- _How to complete this task_: Write out every line of text in the material below, unchanged, and leave the pictures out.

──────

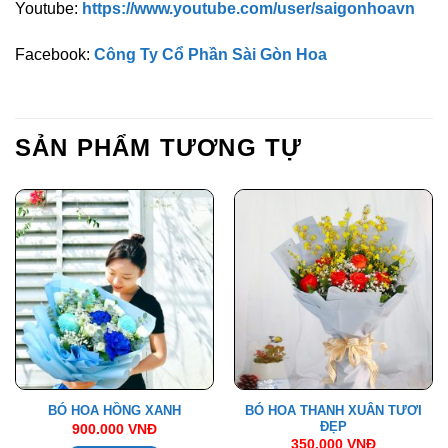
Youtube:
https://www.youtube.com/user/saigonhoavn
Facebook:
Công Ty Cổ Phần Sài Gòn Hoa
SẢN PHẨM TƯƠNG TỰ
BÓ HOA THANH XUÂN TƯƠI
BÓ HOA HỒNG XANH
ĐẸP
900.000
VNĐ
350.000
VNĐ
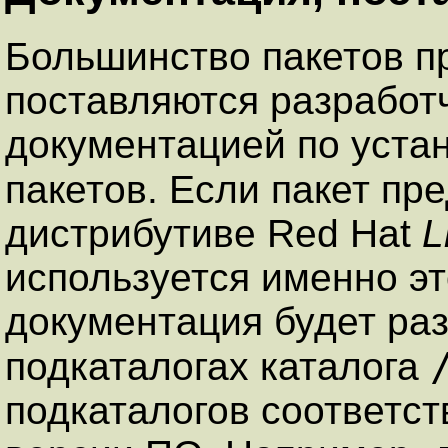
Большинство пакетов п
поставляются разработ
документацией по уста
пакетов. Если пакет п
дистрибутиве Red Hat
L
используется именно эт
документация будет ра
подкаталогах каталога
подкаталогов соответст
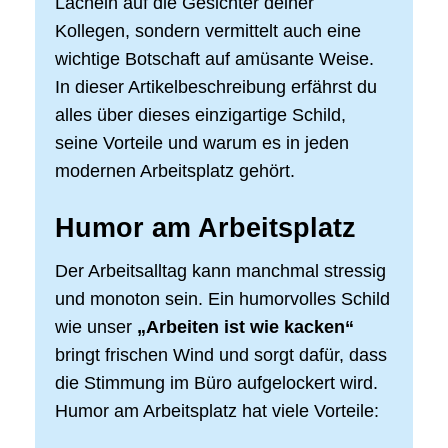
Lächeln auf die Gesichter deiner
Kollegen, sondern vermittelt auch eine
wichtige Botschaft auf amüsante Weise.
In dieser Artikelbeschreibung erfährst du
alles über dieses einzigartige Schild,
seine Vorteile und warum es in jeden
modernen Arbeitsplatz gehört.
Humor am Arbeitsplatz
Der Arbeitsalltag kann manchmal stressig
und monoton sein. Ein humorvolles Schild
wie unser
„Arbeiten ist wie kacken“
bringt frischen Wind und sorgt dafür, dass
die Stimmung im Büro aufgelockert wird.
Humor am Arbeitsplatz hat viele Vorteile:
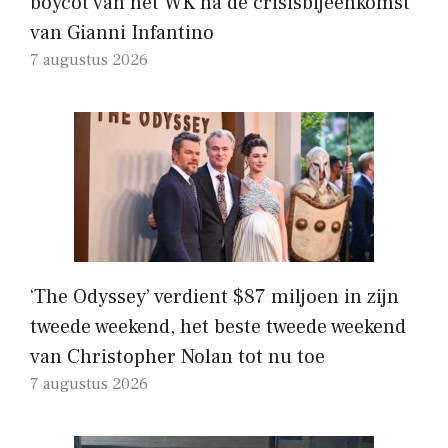
boycot van het WK na de crisisbijeenkomst
van Gianni Infantino
7 augustus 2026
‘The Odyssey’ verdient $87 miljoen in zijn
tweede weekend, het beste tweede weekend
van Christopher Nolan tot nu toe
7 augustus 2026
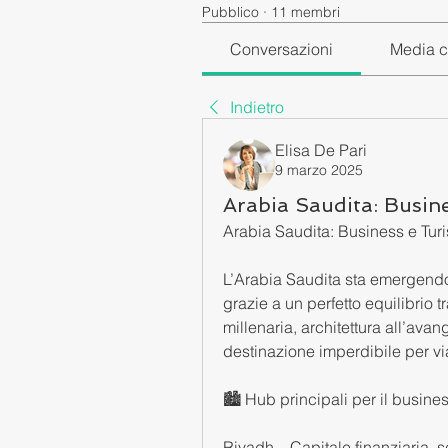
Pubblico
·
11 membri
Conversazioni
Media c
Indietro
Elisa De Pari
9 marzo 2025
Arabia Saudita: Busin
Arabia Saudita: Business e Tur
L’Arabia Saudita sta emergendo 
grazie a un perfetto equilibrio 
millenaria, architettura all’av
destinazione imperdibile per via
🏙️ Hub principali per il busine
Riyadh – Capitale finanziaria, se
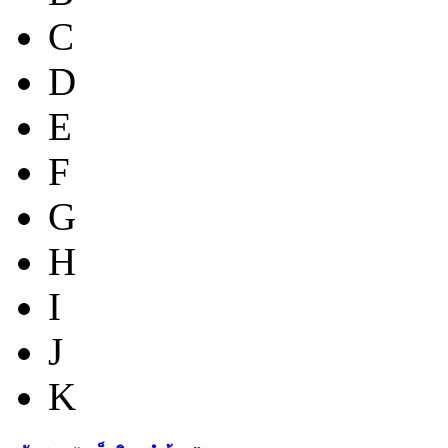
C
D
E
F
G
H
I
J
K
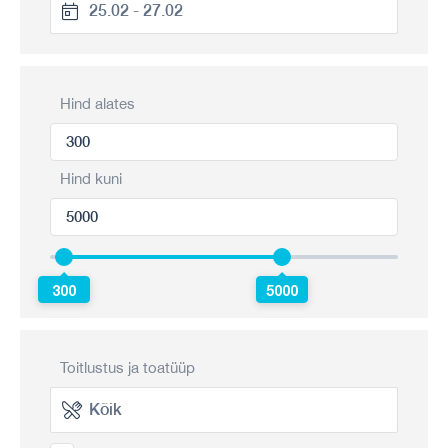
Hind alates
Hind kuni
300
5000
Toitlustus ja toatüüp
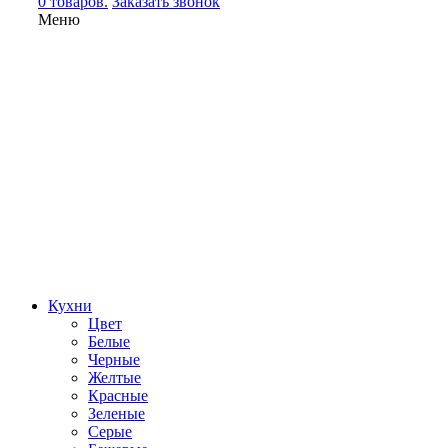
0 товаров.
Заказать звонок
Меню
Кухни
Цвет
Белые
Черные
Желтые
Красные
Зеленые
Серые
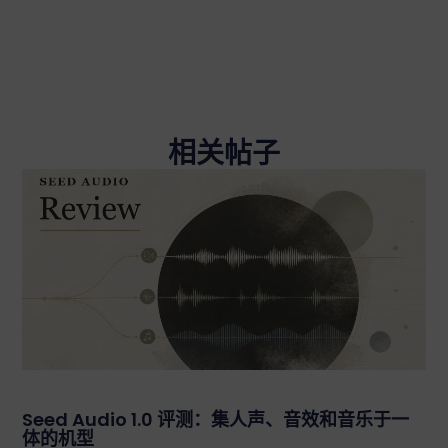
相关帖子
Seed Audio 1.0 评测：集人声、音效和音乐于一
体的机型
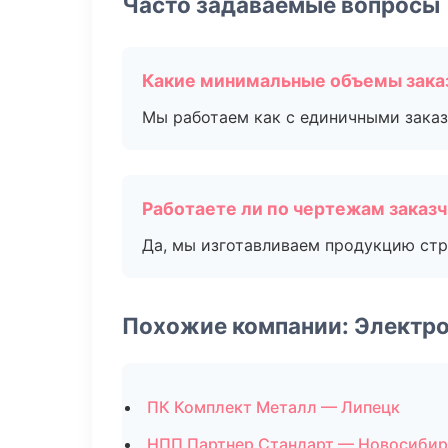
Часто задаваемые вопросы
Какие минимальные объемы зака
Мы работаем как с единичными заказ
Работаете ли по чертежам заказ
Да, мы изготавливаем продукцию стр
Похожие компании: Электро
ПК Комплект Металл — Липецк
НПП Партнер Стандарт — Новосибир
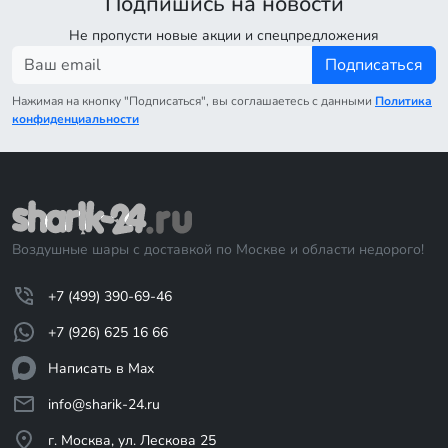
Подпишись на новости
Не пропусти новые акции и спецпредложения
Подписаться
Нажимая на кнопку "Подписаться", вы соглашаетесь с данными
Политика
конфиденциальности
Воздушные шары с доставкой по Москве и области недорого!
+7 (499) 390-69-46
+7 (926) 625 16 66
Написать в Max
info@sharik-24.ru
г. Москва, ул. Лескова 25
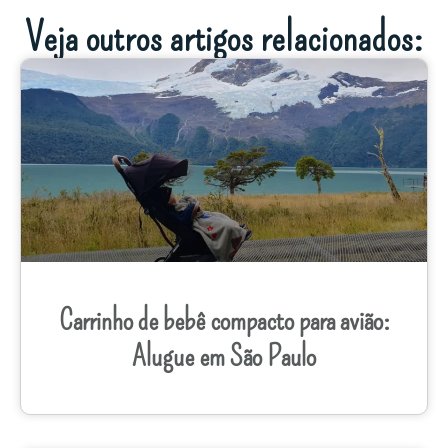
Veja outros artigos relacionados:
Carrinho de bebê compacto para avião:
Alugue em São Paulo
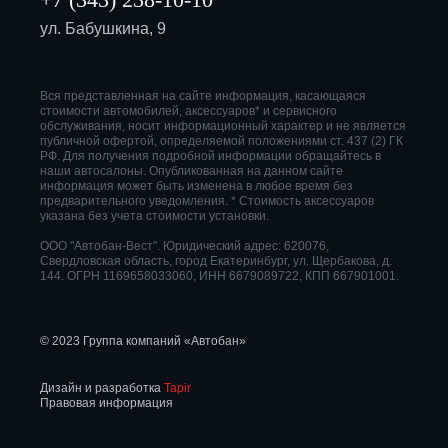
ул. Бабушкина, 9
Вся представленная на сайте информация, касающаяся
стоимости автомобилей, аксессуаров* и сервисного
обслуживания, носит информационный характер и не является
публичной офертой, определяемой положениями ст. 437 (2) ГК
РФ. Для получения подробной информации обращайтесь в
наши автосалоны. Опубликованная на данном сайте
информация может быть изменена в любое время без
предварительного уведомления. * Стоимость аксессуаров
указана без учета стоимости установки.
ООО "Автобан-Вест". Юридический адрес: 620076,
Свердловская область, город Екатеринбург, ул. Щербакова, д.
144. ОГРН 1169658033060, ИНН 6679089722, КПП 667901001.
© 2023 Группа компаний «Автобан»
Дизайн и разработка
Tapir
Правовая информация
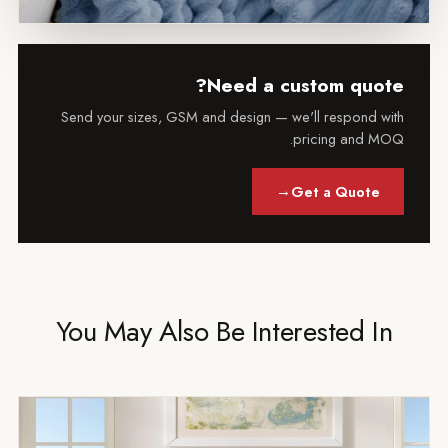
Need a custom quo
Send your sizes, GSM and design — we'll respond 
pricing and 
→
Get a Quote
You May Also Be Interested I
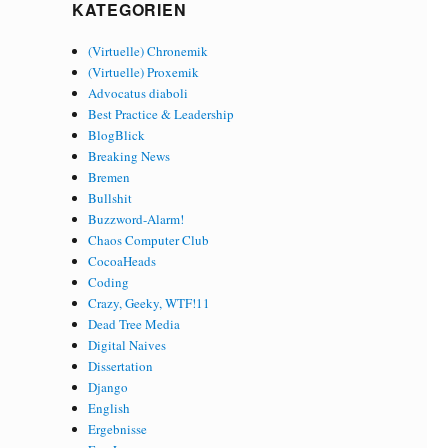
KATEGORIEN
(Virtuelle) Chronemik
(Virtuelle) Proxemik
Advocatus diaboli
Best Practice & Leadership
BlogBlick
Breaking News
Bremen
Bullshit
Buzzword-Alarm!
Chaos Computer Club
CocoaHeads
Coding
Crazy, Geeky, WTF!11
Dead Tree Media
Digital Naives
Dissertation
Django
English
Ergebnisse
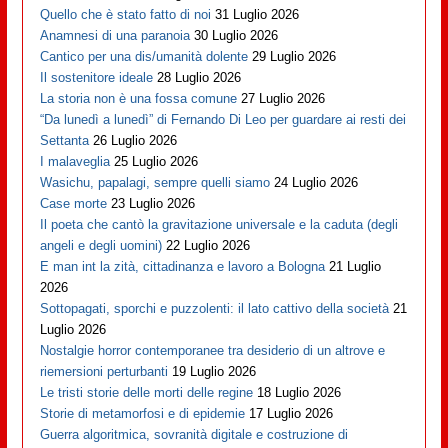
Quello che è stato fatto di noi
31 Luglio 2026
Anamnesi di una paranoia
30 Luglio 2026
Cantico per una dis/umanità dolente
29 Luglio 2026
Il sostenitore ideale
28 Luglio 2026
La storia non è una fossa comune
27 Luglio 2026
“Da lunedì a lunedì” di Fernando Di Leo per guardare ai resti dei
Settanta
26 Luglio 2026
I malaveglia
25 Luglio 2026
Wasichu, papalagi, sempre quelli siamo
24 Luglio 2026
Case morte
23 Luglio 2026
Il poeta che cantò la gravitazione universale e la caduta (degli
angeli e degli uomini)
22 Luglio 2026
E man int la zità, cittadinanza e lavoro a Bologna
21 Luglio
2026
Sottopagati, sporchi e puzzolenti: il lato cattivo della società
21
Luglio 2026
Nostalgie horror contemporanee tra desiderio di un altrove e
riemersioni perturbanti
19 Luglio 2026
Le tristi storie delle morti delle regine
18 Luglio 2026
Storie di metamorfosi e di epidemie
17 Luglio 2026
Guerra algoritmica, sovranità digitale e costruzione di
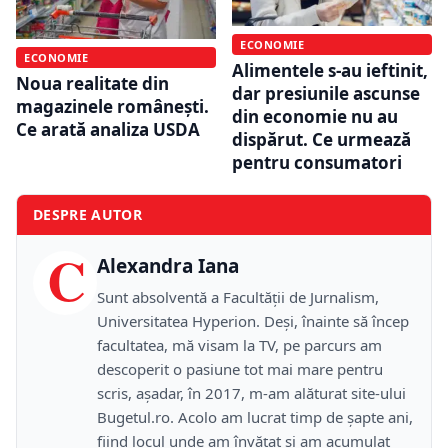
ECONOMIE
ECONOMIE
Alimentele s-au ieftinit,
Noua realitate din
dar presiunile ascunse
magazinele românești.
din economie nu au
Ce arată analiza USDA
dispărut. Ce urmează
pentru consumatori
DESPRE AUTOR
C
Alexandra Iana
Sunt absolventă a Facultății de Jurnalism,
Universitatea Hyperion. Deși, înainte să încep
facultatea, mă visam la TV, pe parcurs am
descoperit o pasiune tot mai mare pentru
scris, așadar, în 2017, m-am alăturat site-ului
Bugetul.ro. Acolo am lucrat timp de șapte ani,
fiind locul unde am învățat și am acumulat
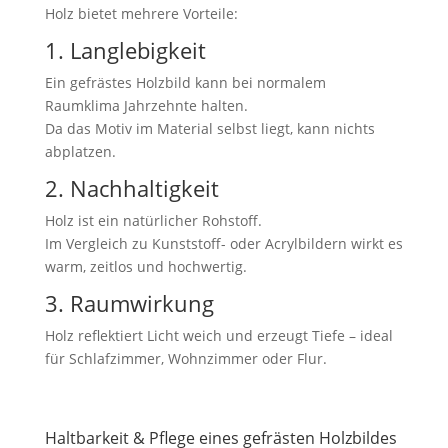
Holz bietet mehrere Vorteile:
1. Langlebigkeit
Ein gefrästes Holzbild kann bei normalem
Raumklima Jahrzehnte halten.
Da das Motiv im Material selbst liegt, kann nichts
abplatzen.
2. Nachhaltigkeit
Holz ist ein natürlicher Rohstoff.
Im Vergleich zu Kunststoff- oder Acrylbildern wirkt es
warm, zeitlos und hochwertig.
3. Raumwirkung
Holz reflektiert Licht weich und erzeugt Tiefe – ideal
für Schlafzimmer, Wohnzimmer oder Flur.
Haltbarkeit & Pflege eines gefrästen Holzbildes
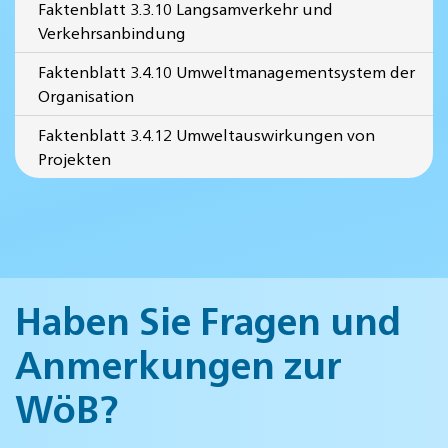
Faktenblatt 3.3.10 Langsamverkehr und
Verkehrsanbindung
Faktenblatt 3.4.10 Umweltmanagementsystem der
Organisation
Faktenblatt 3.4.12 Umweltauswirkungen von
Projekten
Haben Sie Fragen und
Anmerkungen zur
WöB?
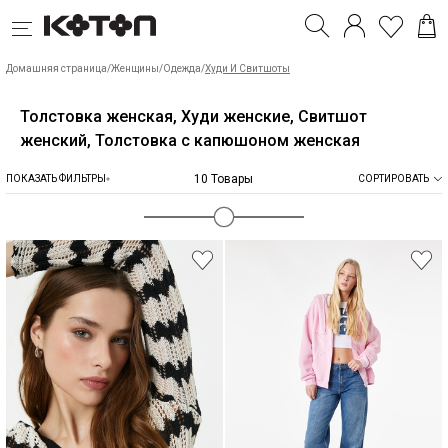
Домашняя страница
/
Женщины
/
Одежда
/
Худи И Свитшоты
Толстовка женская, Худи женские, Свитшот
женский, Толстовка с капюшоном женская
10 Товары
ПОКАЗАТЬ ФИЛЬТРЫ
СОРТИРОВАТЬ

──────

- _Result of this exercise_:
Youtube:
https://www.youtube.com/user/saigonhoavn
Facebook:
Công Ty Cổ Phần Sài Gòn Hoa
SẢN PHẨM TƯƠNG TỰ
BÓ HOA THANH XUÂN TƯƠI
BÓ HOA HỒNG XANH
ĐẸP
900.000
VNĐ
350.000
VNĐ
Большинство пакетов п
поставляются разработ
документацией по уста
пакетов. Если пакет п
дистрибутиве Red Hat
L
используется именно эт
документация будет ра
подкаталогах каталога
подкаталогов соответст
Lächeln auf die Gesichter deiner
Kollegen, sondern vermittelt auch eine
wichtige Botschaft auf amüsante Weise.
In dieser Artikelbeschreibung erfährst du
alles über dieses einzigartige Schild,
seine Vorteile und warum es in jeden
modernen Arbeitsplatz gehört.
Humor am Arbeitsplatz
Der Arbeitsalltag kann manchmal stressig
und monoton sein. Ein humorvolles Schild
wie unser
„Arbeiten ist wie kacken“
bringt frischen Wind und sorgt dafür, dass
die Stimmung im Büro aufgelockert wird.
Humor am Arbeitsplatz hat viele Vorteile:
boycot van het WK na de crisisbijeenkomst
van Gianni Infantino
7 augustus 2026
‘The Odyssey’ verdient $87 miljoen in zijn
tweede weekend, het beste tweede weekend
van Christopher Nolan tot nu toe
7 augustus 2026
Pubblico
·
11 membri
Conversazioni
Media c
Indietro
Elisa De Pari
9 marzo 2025
Arabia Saudita: Busin
Arabia Saudita: Business e Tur
L’Arabia Saudita sta emergendo 
grazie a un perfetto equilibrio 
millenaria, architettura all’av
destinazione imperdibile per via
🏙️ Hub principali per il busine
Riyadh – Capitale finanziaria, se
C
D
E
F
G
H
I
J
K
Hind alates
Hind kuni
300
5000
Toitlustus ja toatüüp
0 товаров.
Заказать звонок
Меню
Кухни
Цвет
Белые
Черные
Желтые
Красные
Зеленые
Серые
相关帖子
Seed Audio 1.0 评测：集人声、音效和音乐于一
体的机型
Часто задаваемые вопросы
Какие минимальные объемы зака
Мы работаем как с единичными заказ
Работаете ли по чертежам заказ
Да, мы изготавливаем продукцию стр
Похожие компании: Электро
ПК Комплект Металл — Липецк
НПП Партнер Стандарт — Новосибир
Подпишись на новости
Не пропусти новые акции и спецпредложения
Подписаться
Нажимая на кнопку "Подписаться", вы соглашаетесь с данными
Политика
конфиденциальности
Воздушные шары с доставкой по Москве и области недорого!
+7 (499) 390-69-46
+7 (926) 625 16 66
Написать в Max
info@sharik-24.ru
г. Москва, ул. Лескова 25
Veja outros artigos relacionados:
Carrinho de bebê compacto para avião:
Alugue em São Paulo
ул. Бабушкина, 9
Вся представленная на сайте информация, касающаяся
стоимости автомобилей, аксессуаров* и сервисного
обслуживания, носит информационный характер и не является
публичной офертой, определяемой положениями ст. 437 (2) ГК
РФ. Для получения подробной информации обращайтесь в
наши автосалоны. Опубликованная на данном сайте
информация может быть изменена в любое время без
предварительного уведомления. * Стоимость аксессуаров
указана без учета стоимости установки.
ООО "Автобан-Вест". Юридический адрес: 620076,
Свердловская область, город Екатеринбург, ул. Щербакова, д.
144. ОГРН 1169658033060, ИНН 6679089722, КПП 667901001.
© 2023 Группа компаний «Автобан»
Дизайн и разработка
Tapir
Правовая информация
Need a custom quo
Send your sizes, GSM and design — we'll respond 
pricing and 
→
Get a Quote
You May Also Be Interested I
KATEGORIEN
(Virtuelle) Chronemik
(Virtuelle) Proxemik
Advocatus diaboli
Best Practice & Leadership
BlogBlick
Breaking News
Bremen
Bullshit
Buzzword-Alarm!
Chaos Computer Club
CocoaHeads
Coding
Crazy, Geeky, WTF!11
Dead Tree Media
Digital Naives
Dissertation
Django
English
Ergebnisse
Quello che è stato fatto di noi
31 Luglio 2026
Anamnesi di una paranoia
30 Luglio 2026
Cantico per una dis/umanità dolente
29 Luglio 2026
Il sostenitore ideale
28 Luglio 2026
La storia non è una fossa comune
27 Luglio 2026
“Da lunedì a lunedì” di Fernando Di Leo per guardare ai resti dei
Settanta
26 Luglio 2026
I malaveglia
25 Luglio 2026
Wasichu, papalagi, sempre quelli siamo
24 Luglio 2026
Case morte
23 Luglio 2026
Il poeta che cantò la gravitazione universale e la caduta (degli
angeli e degli uomini)
22 Luglio 2026
E man int la zità, cittadinanza e lavoro a Bologna
21 Luglio
2026
Sottopagati, sporchi e puzzolenti: il lato cattivo della società
21
Luglio 2026
Nostalgie horror contemporanee tra desiderio di un altrove e
riemersioni perturbanti
19 Luglio 2026
Le tristi storie delle morti delle regine
18 Luglio 2026
Storie di metamorfosi e di epidemie
17 Luglio 2026
Guerra algoritmica, sovranità digitale e costruzione di
ECONOMIE
ECONOMIE
Alimentele s-au ieftinit,
Noua realitate din
dar presiunile ascunse
magazinele românești.
din economie nu au
Ce arată analiza USDA
dispărut. Ce urmează
pentru consumatori
DESPRE AUTOR
C
Alexandra Iana
Sunt absolventă a Facultății de Jurnalism,
Universitatea Hyperion. Deși, înainte să încep
facultatea, mă visam la TV, pe parcurs am
descoperit o pasiune tot mai mare pentru
scris, așadar, în 2017, m-am alăturat site-ului
Bugetul.ro. Acolo am lucrat timp de șapte ani,
fiind locul unde am învățat și am acumulat
Holz bietet mehrere Vorteile:
1. Langlebigkeit
Ein gefrästes Holzbild kann bei normalem
Raumklima Jahrzehnte halten.
Da das Motiv im Material selbst liegt, kann nichts
abplatzen.
2. Nachhaltigkeit
Holz ist ein natürlicher Rohstoff.
Im Vergleich zu Kunststoff- oder Acrylbildern wirkt es
warm, zeitlos und hochwertig.
3. Raumwirkung
Holz reflektiert Licht weich und erzeugt Tiefe – ideal
für Schlafzimmer, Wohnzimmer oder Flur.
Haltbarkeit & Pflege eines gefrästen Holzbildes
Faktenblatt 3.3.10 Langsamverkehr und
Verkehrsanbindung
Faktenblatt 3.4.10 Umweltmanagementsystem der
Organisation
Faktenblatt 3.4.12 Umweltauswirkungen von
Projekten
Haben Sie Fragen und
Anmerkungen zur
WöB?
Домашняя страница
/
Женщины
/
Одежда
/
Худи И Свитшоты
Толстовка женская, Худи женские, Свитшот
женский, Толстовка с капюшоном женская
10 Товары
ПОКАЗАТЬ ФИЛЬТРЫ
СОРТИРОВАТЬ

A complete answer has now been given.